The short answer is that KLAUS is rewarding and fun! Identity strongly ties into the narrative, which makes sense for something inspired by Russian existentialism. The eponymous captive awakens alone with no bearings on his surroundings nor his own identity except for an ominous word tattooed into his arm. The introductory levels were standard instructional exercises, but text popped up reacting to both the environment and the very act of me as a player controlling Klaus. Much like any puzzle-platformer, well-timed jumps and a logical head are the foundation to progression here. I stop at every word that comes up as though I’m weighed down by the heavy story touching on mature topics like determinism and despair. I’ll play any platformer simply to appease my predilection for the mechanics, but I was pleasantly surprised at the subject matter’s authenticity. In my experience, a majority of people check out the moment you start discussing Dostoevsky and his relevance to the modern working class, but here I am playing in this fragmented world with a shirt-and-tied misanthrope and loving every minute of it. Eventually you meet K1, a hulking mute with an uncanny resemblance to Klaus. From there, the puzzles and platforms torque up the difficulty a bit—much to my masochistic delight.
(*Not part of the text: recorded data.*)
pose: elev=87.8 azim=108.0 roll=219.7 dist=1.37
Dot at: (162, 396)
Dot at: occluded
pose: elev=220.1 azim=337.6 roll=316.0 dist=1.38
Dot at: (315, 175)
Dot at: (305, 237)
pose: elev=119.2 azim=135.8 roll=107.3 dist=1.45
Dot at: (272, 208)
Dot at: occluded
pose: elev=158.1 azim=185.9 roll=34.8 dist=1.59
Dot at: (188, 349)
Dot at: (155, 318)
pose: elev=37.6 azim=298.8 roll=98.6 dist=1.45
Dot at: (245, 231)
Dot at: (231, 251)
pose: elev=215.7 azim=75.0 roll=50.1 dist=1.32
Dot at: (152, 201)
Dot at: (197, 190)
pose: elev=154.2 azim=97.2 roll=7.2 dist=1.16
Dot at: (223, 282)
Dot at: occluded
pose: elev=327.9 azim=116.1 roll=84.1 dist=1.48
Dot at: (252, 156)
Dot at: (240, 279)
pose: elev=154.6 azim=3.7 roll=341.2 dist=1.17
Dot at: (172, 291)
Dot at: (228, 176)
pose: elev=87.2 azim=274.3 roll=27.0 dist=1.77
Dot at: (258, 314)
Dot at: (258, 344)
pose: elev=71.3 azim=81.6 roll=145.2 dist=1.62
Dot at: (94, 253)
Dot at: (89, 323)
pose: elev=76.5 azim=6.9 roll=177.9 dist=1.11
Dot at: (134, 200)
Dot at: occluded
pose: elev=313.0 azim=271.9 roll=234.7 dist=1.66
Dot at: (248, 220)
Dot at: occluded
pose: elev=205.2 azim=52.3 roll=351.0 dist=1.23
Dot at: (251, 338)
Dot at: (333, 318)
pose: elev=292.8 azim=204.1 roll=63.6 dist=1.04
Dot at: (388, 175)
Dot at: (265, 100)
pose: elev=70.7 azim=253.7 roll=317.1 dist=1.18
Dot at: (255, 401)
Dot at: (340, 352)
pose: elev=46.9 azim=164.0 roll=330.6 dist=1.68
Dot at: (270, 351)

I’m so excited to play KLAUS game next month. Victor and Aleksandar say that we should expect the game sometime in late January, though an early February release isn’t off the table. The first game I ever played was Mega Man 2, and I don’t even want to think about the kind of person I would be today if the “Blue Bomber” was as conflicted with the very nature of his existence as Klaus. One can dream though, right?